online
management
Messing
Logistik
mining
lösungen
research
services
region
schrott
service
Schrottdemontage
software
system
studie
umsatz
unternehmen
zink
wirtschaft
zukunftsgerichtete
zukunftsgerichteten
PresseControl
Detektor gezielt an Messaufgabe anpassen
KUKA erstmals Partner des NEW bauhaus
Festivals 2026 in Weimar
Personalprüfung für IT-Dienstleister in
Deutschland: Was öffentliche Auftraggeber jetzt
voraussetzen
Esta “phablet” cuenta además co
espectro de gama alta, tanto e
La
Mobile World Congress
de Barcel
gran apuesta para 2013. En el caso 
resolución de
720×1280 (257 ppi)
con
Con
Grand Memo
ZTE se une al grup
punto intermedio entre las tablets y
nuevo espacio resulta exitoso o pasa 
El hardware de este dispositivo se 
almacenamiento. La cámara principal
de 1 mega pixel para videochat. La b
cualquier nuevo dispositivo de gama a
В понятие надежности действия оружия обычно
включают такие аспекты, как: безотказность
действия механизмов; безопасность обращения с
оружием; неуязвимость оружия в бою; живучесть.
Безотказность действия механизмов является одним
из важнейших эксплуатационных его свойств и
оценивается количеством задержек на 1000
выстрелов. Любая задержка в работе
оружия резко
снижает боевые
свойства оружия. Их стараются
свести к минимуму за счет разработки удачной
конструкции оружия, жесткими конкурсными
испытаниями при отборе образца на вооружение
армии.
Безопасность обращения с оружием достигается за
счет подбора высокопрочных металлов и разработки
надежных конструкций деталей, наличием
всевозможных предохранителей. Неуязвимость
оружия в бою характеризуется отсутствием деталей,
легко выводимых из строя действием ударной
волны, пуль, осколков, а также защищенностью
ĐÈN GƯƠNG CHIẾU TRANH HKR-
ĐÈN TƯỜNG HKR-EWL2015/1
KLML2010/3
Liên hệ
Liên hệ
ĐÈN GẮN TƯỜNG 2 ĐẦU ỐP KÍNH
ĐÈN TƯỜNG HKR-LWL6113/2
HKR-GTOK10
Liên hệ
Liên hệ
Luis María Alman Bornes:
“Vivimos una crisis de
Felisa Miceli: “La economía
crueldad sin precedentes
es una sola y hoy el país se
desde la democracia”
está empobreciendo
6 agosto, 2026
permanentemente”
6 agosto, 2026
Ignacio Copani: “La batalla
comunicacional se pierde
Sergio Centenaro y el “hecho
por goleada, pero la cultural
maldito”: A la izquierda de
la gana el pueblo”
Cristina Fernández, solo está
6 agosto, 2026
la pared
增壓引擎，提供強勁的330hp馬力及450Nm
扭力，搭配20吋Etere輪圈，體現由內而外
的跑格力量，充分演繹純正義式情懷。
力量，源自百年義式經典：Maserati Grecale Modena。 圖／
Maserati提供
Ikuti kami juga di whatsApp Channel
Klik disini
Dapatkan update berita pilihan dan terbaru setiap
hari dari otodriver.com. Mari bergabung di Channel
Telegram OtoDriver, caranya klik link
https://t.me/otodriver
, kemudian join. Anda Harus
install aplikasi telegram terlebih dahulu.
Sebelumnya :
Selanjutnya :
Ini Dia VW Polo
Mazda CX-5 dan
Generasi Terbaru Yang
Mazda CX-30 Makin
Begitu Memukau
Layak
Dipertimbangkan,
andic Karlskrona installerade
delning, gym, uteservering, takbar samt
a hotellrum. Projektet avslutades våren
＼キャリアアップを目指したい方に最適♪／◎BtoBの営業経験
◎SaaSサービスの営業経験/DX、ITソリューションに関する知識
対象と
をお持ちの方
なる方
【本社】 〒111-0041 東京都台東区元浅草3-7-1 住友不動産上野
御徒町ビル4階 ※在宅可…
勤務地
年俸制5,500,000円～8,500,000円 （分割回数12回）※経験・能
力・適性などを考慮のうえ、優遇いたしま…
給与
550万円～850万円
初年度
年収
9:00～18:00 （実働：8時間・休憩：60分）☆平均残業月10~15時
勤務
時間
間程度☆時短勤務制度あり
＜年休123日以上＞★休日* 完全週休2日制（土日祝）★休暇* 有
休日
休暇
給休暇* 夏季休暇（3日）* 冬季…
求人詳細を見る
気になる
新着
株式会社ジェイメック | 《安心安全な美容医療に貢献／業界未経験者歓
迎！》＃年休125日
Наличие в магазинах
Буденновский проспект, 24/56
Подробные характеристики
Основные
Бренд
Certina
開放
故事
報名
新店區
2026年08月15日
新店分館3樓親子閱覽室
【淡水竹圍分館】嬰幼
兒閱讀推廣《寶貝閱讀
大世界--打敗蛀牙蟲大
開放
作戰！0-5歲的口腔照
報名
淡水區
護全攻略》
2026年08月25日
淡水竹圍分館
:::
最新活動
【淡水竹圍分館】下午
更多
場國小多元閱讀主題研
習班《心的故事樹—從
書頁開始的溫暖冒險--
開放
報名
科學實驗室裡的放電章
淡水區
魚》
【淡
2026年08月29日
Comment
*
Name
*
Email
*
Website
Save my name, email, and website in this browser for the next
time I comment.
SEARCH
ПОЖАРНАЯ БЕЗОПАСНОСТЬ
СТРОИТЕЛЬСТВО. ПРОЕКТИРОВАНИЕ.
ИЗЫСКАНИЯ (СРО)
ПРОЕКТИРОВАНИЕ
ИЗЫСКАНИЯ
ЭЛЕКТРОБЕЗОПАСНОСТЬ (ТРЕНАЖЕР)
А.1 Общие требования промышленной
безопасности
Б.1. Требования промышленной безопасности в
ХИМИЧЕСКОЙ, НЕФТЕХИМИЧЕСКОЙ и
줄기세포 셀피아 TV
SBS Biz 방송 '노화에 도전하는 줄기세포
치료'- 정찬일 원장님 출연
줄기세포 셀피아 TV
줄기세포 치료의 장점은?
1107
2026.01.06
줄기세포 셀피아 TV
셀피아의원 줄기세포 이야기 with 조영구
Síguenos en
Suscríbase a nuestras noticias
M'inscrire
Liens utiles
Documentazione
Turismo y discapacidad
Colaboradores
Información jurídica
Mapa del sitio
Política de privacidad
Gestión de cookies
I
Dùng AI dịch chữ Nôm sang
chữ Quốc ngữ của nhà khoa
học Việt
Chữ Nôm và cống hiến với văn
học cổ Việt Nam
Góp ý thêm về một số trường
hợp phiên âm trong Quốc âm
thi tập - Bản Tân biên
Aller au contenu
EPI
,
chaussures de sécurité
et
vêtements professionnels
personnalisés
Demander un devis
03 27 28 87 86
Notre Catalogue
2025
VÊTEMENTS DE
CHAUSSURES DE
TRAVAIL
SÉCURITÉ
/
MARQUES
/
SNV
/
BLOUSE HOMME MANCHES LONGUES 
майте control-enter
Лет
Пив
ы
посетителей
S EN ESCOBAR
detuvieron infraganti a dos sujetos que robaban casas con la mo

__TASK BRIEF__
Retype the items from the very first line up to and including the line containing "voraussetzen", copying each line without any change.

__RESULT__
online
management
Messing
Logistik
mining
lösungen
research
services
region
schrott
service
Schrottdemontage
software
system
studie
umsatz
unternehmen
zink
wirtschaft
zukunftsgerichtete
zukunftsgerichteten
PresseControl
Detektor gezielt an Messaufgabe anpassen
KUKA erstmals Partner des NEW bauhaus
Festivals 2026 in Weimar
Personalprüfung für IT-Dienstleister in
Deutschland: Was öffentliche Auftraggeber jetzt
voraussetzen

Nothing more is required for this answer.